Así que lo que el Presidente tiene como su mayor ventaja operativa –la concentración y control total de las decisiones más importantes–, demostró ser también su principal talón de Aquiles, puesto que ha dejado claro que su proyecto “transformador” exhibe, sin él, una enorme fragilidad. Y ahora que ha retomado todas sus actividades, también es evidente que los días que pasó enfermo no han servido para reconsiderar ni uno solo de sus objetivos y estrategias. Ni frente a la pandemia, ni frente a la crisis económica.
El Presidente López Obrador superó el Covid-19, pero no la enfermedad que se describe como síndrome de hibris: un mal generado por el poder en los gobernantes que los hace sentir infalibles y que propicia el rechazo a los hechos y a todo cuanto se opone a sus ideas preconcebidas, lo que va de la mano con su incapacidad para corregir y aprender de los errores. De ello hay muchos síntomas inequívocos en el Presidente de la República: desde su pertinacia para no usar cubrebocas, hasta la persistencia en proyectos obsoletos que se dirigen en el mejor de los casos al fracaso, como la refinería de Dos Bocas.

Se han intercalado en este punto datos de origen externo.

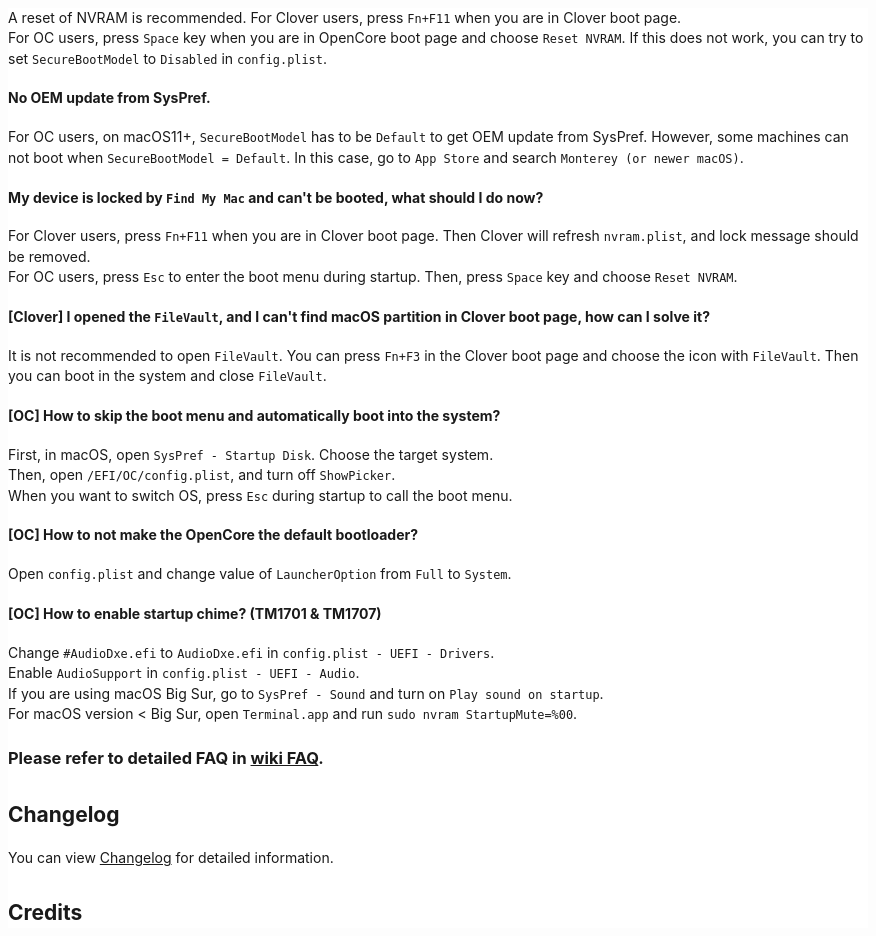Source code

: A reset of NVRAM is recommended. For Clover users, press `Fn+F11` when you are in Clover boot page.  
For OC users, press `Space` key when you are in OpenCore boot page and choose `Reset NVRAM`. If this does not work, you can try to set `SecureBootModel` to `Disabled` in `config.plist`.

#### No OEM update from SysPref.

For OC users, on macOS11+, `SecureBootModel` has to be `Default` to get OEM update from SysPref. However, some machines can not boot when `SecureBootModel = Default`. In this case, go to `App Store` and search `Monterey (or newer macOS)`.

#### My device is locked by `Find My Mac` and can't be booted, what should I do now?

For Clover users, press `Fn+F11` when you are in Clover boot page. Then Clover will refresh `nvram.plist`, and lock message should be removed.  
For OC users, press `Esc` to enter the boot menu during startup. Then, press `Space` key and choose `Reset NVRAM`.

#### [Clover] I opened the `FileVault`, and I can't find macOS partition in Clover boot page, how can I solve it?

It is not recommended to open `FileVault`. You can press `Fn+F3` in the Clover boot page and choose the icon with `FileVault`. Then you can boot in the system and close `FileVault`.

#### [OC] How to skip the boot menu and automatically boot into the system?

First, in macOS, open `SysPref - Startup Disk`. Choose the target system.  
Then, open `/EFI/OC/config.plist`, and turn off `ShowPicker`.  
When you want to switch OS, press `Esc` during startup to call the boot menu.

#### [OC] How to not make the OpenCore the default bootloader?

Open `config.plist` and change value of `LauncherOption` from `Full` to `System`.

#### [OC] How to enable startup chime? (TM1701 & TM1707)

Change `#AudioDxe.efi` to `AudioDxe.efi` in `config.plist - UEFI - Drivers`.  
Enable `AudioSupport` in `config.plist - UEFI - Audio`.  
If you are using macOS Big Sur, go to `SysPref - Sound` and turn on `Play sound on startup`.  
For macOS version < Big Sur, open `Terminal.app` and run `sudo nvram StartupMute=%00`.

### Please refer to detailed FAQ in [wiki FAQ](https://github.com/daliansky/XiaoMi-Pro-Hackintosh/wiki/FAQ).


## Changelog

You can view [Changelog](Changelog.md) for detailed information.


## Credits
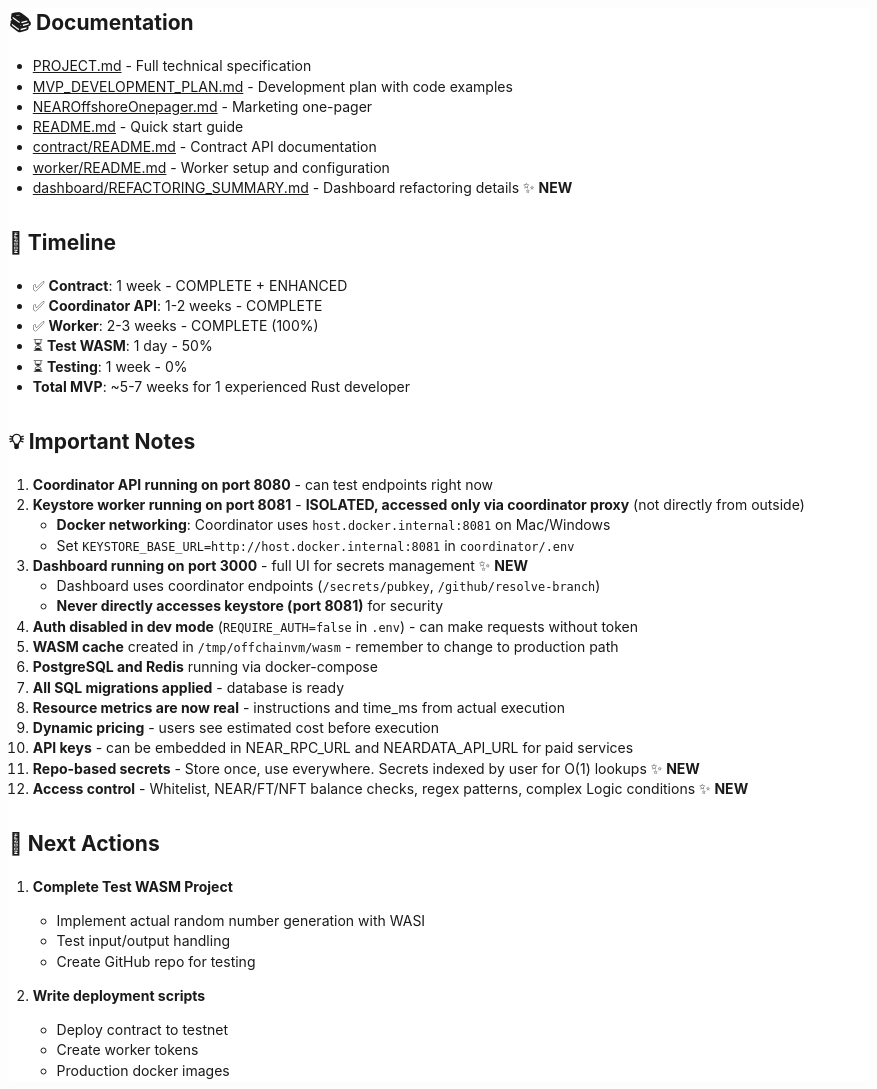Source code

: ## 📚 Documentation

- [PROJECT.md](PROJECT.md) - Full technical specification
- [MVP_DEVELOPMENT_PLAN.md](MVP_DEVELOPMENT_PLAN.md) - Development plan with code examples
- [NEAROffshoreOnepager.md](NEAROffshoreOnepager.md) - Marketing one-pager
- [README.md](README.md) - Quick start guide
- [contract/README.md](contract/README.md) - Contract API documentation
- [worker/README.md](worker/README.md) - Worker setup and configuration
- [dashboard/REFACTORING_SUMMARY.md](dashboard/REFACTORING_SUMMARY.md) - Dashboard refactoring details ✨ **NEW**

## 🎯 Timeline

- ✅ **Contract**: 1 week - COMPLETE + ENHANCED
- ✅ **Coordinator API**: 1-2 weeks - COMPLETE
- ✅ **Worker**: 2-3 weeks - COMPLETE (100%)
- ⏳ **Test WASM**: 1 day - 50%
- ⏳ **Testing**: 1 week - 0%
- **Total MVP**: ~5-7 weeks for 1 experienced Rust developer

## 💡 Important Notes

1. **Coordinator API running on port 8080** - can test endpoints right now
2. **Keystore worker running on port 8081** - **ISOLATED, accessed only via coordinator proxy** (not directly from outside)
   - **Docker networking**: Coordinator uses `host.docker.internal:8081` on Mac/Windows
   - Set `KEYSTORE_BASE_URL=http://host.docker.internal:8081` in `coordinator/.env`
3. **Dashboard running on port 3000** - full UI for secrets management ✨ **NEW**
   - Dashboard uses coordinator endpoints (`/secrets/pubkey`, `/github/resolve-branch`)
   - **Never directly accesses keystore (port 8081)** for security
4. **Auth disabled in dev mode** (`REQUIRE_AUTH=false` in `.env`) - can make requests without token
5. **WASM cache** created in `/tmp/offchainvm/wasm` - remember to change to production path
6. **PostgreSQL and Redis** running via docker-compose
7. **All SQL migrations applied** - database is ready
8. **Resource metrics are now real** - instructions and time_ms from actual execution
9. **Dynamic pricing** - users see estimated cost before execution
10. **API keys** - can be embedded in NEAR_RPC_URL and NEARDATA_API_URL for paid services
11. **Repo-based secrets** - Store once, use everywhere. Secrets indexed by user for O(1) lookups ✨ **NEW**
12. **Access control** - Whitelist, NEAR/FT/NFT balance checks, regex patterns, complex Logic conditions ✨ **NEW**

## 🔄 Next Actions

1. **Complete Test WASM Project**
   - Implement actual random number generation with WASI
   - Test input/output handling
   - Create GitHub repo for testing

2. **Write deployment scripts**
   - Deploy contract to testnet
   - Create worker tokens
   - Production docker images
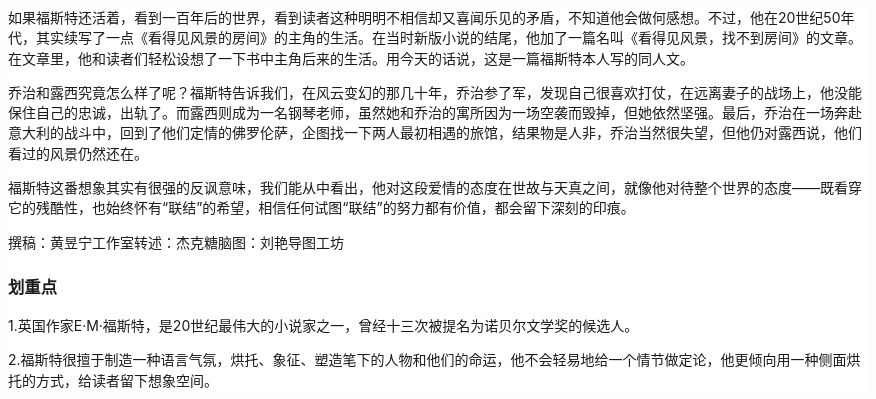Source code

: 如果福斯特还活着，看到一百年后的世界，看到读者这种明明不相信却又喜闻乐见的矛盾，不知道他会做何感想。不过，他在20世纪50年代，其实续写了一点《看得见风景的房间》的主角的生活。在当时新版小说的结尾，他加了一篇名叫《看得见风景，找不到房间》的文章。在文章里，他和读者们轻松设想了一下书中主角后来的生活。用今天的话说，这是一篇福斯特本人写的同人文。

乔治和露西究竟怎么样了呢？福斯特告诉我们，在风云变幻的那几十年，乔治参了军，发现自己很喜欢打仗，在远离妻子的战场上，他没能保住自己的忠诚，出轨了。而露西则成为一名钢琴老师，虽然她和乔治的寓所因为一场空袭而毁掉，但她依然坚强。最后，乔治在一场奔赴意大利的战斗中，回到了他们定情的佛罗伦萨，企图找一下两人最初相遇的旅馆，结果物是人非，乔治当然很失望，但他仍对露西说，他们看过的风景仍然还在。

福斯特这番想象其实有很强的反讽意味，我们能从中看出，他对这段爱情的态度在世故与天真之间，就像他对待整个世界的态度——既看穿它的残酷性，也始终怀有“联结”的希望，相信任何试图“联结”的努力都有价值，都会留下深刻的印痕。

撰稿：黄昱宁工作室转述：杰克糖脑图：刘艳导图工坊

### 划重点

 1.英国作家E·M·福斯特，是20世纪最伟大的小说家之一，曾经十三次被提名为诺贝尔文学奖的候选人。

 

 2.福斯特很擅于制造一种语言气氛，烘托、象征、塑造笔下的人物和他们的命运，他不会轻易地给一个情节做定论，他更倾向用一种侧面烘托的方式，给读者留下想象空间。

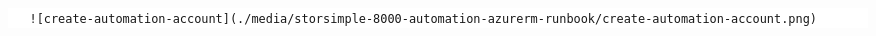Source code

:        ![create-automation-account](./media/storsimple-8000-automation-azurerm-runbook/create-automation-account.png)
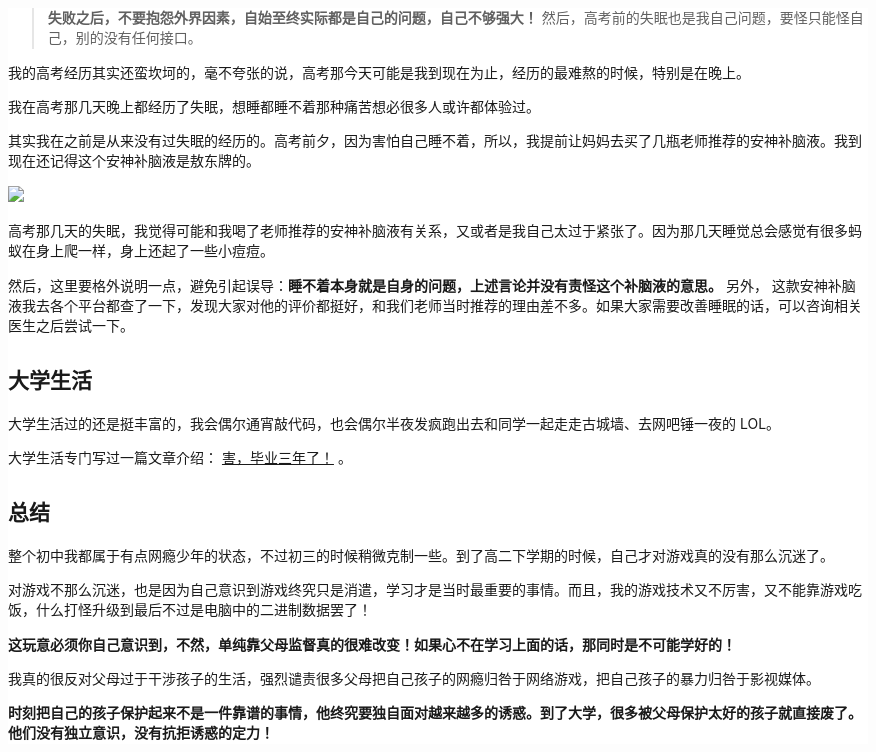 > **失败之后，不要抱怨外界因素，自始至终实际都是自己的问题，自己不够强大！** 然后，高考前的失眠也是我自己问题，要怪只能怪自己，别的没有任何接口。

我的高考经历其实还蛮坎坷的，毫不夸张的说，高考那今天可能是我到现在为止，经历的最难熬的时候，特别是在晚上。

我在高考那几天晚上都经历了失眠，想睡都睡不着那种痛苦想必很多人或许都体验过。

其实我在之前是从来没有过失眠的经历的。高考前夕，因为害怕自己睡不着，所以，我提前让妈妈去买了几瓶老师推荐的安神补脑液。我到现在还记得这个安神补脑液是敖东牌的。

![](https://oss.javaguide.cn/about-the-author/internet-addiction-teenager/image-20220625194714247.png)

高考那几天的失眠，我觉得可能和我喝了老师推荐的安神补脑液有关系，又或者是我自己太过于紧张了。因为那几天睡觉总会感觉有很多蚂蚁在身上爬一样，身上还起了一些小痘痘。

然后，这里要格外说明一点，避免引起误导：**睡不着本身就是自身的问题，上述言论并没有责怪这个补脑液的意思。** 另外， 这款安神补脑液我去各个平台都查了一下，发现大家对他的评价都挺好，和我们老师当时推荐的理由差不多。如果大家需要改善睡眠的话，可以咨询相关医生之后尝试一下。

## 大学生活

大学生活过的还是挺丰富的，我会偶尔通宵敲代码，也会偶尔半夜发疯跑出去和同学一起走走古城墙、去网吧锤一夜的 LOL。

大学生活专门写过一篇文章介绍： [害，毕业三年了！](https://javaguide.cn/about-the-author/my-college-life.html) 。

## 总结

整个初中我都属于有点网瘾少年的状态，不过初三的时候稍微克制一些。到了高二下学期的时候，自己才对游戏真的没有那么沉迷了。

对游戏不那么沉迷，也是因为自己意识到游戏终究只是消遣，学习才是当时最重要的事情。而且，我的游戏技术又不厉害，又不能靠游戏吃饭，什么打怪升级到最后不过是电脑中的二进制数据罢了！

**这玩意必须你自己意识到，不然，单纯靠父母监督真的很难改变！如果心不在学习上面的话，那同时是不可能学好的！**

我真的很反对父母过于干涉孩子的生活，强烈谴责很多父母把自己孩子的网瘾归咎于网络游戏，把自己孩子的暴力归咎于影视媒体。

**时刻把自己的孩子保护起来不是一件靠谱的事情，他终究要独自面对越来越多的诱惑。到了大学，很多被父母保护太好的孩子就直接废了。他们没有独立意识，没有抗拒诱惑的定力！**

Volvió a sus funciones como si nada hubiera pasado: ni con el país, ni con él. Como si –con la estrategia que él defiende– no se siguieran perdiendo más de mil vidas a diario por la misma enfermedad que a él lo apartó de sus tareas varios días. Como si el desastre económico no se profundizara más cada día y su anuncio de que creceremos (¡un cinco por ciento!) fuera suficiente y tuviera alguna base firme. Como si una pista (ya existente) del aeropuerto de Santa Lucía (ahora Felipe Ángeles) pudiera y debiera ser inaugurada por él y los representantes de los demás “poderes”. Como si el Palacio Nacional donde vive necesitara un “gobernador” (¿mayordomo?) que él designará. En fin, como si su gobierno no mereciera una revisión cabal, una –por demás sabia– reorientación.
Lo peor del caso es que la única cura para este síndrome son los contrapesos, y esos ya son muy pocos. Queda también el antídoto de las elecciones de junio, pero las dirigencias de los partidos opositores parecen trabajar en su propia derrota eligiendo candidatos inútiles o de plano impresentables.
Así las cosas, el síndrome de hibris, con todos sus delirios, desplantes y excesos durará cuatro años más y puede que tenga secuelas terribles para el país durante décadas.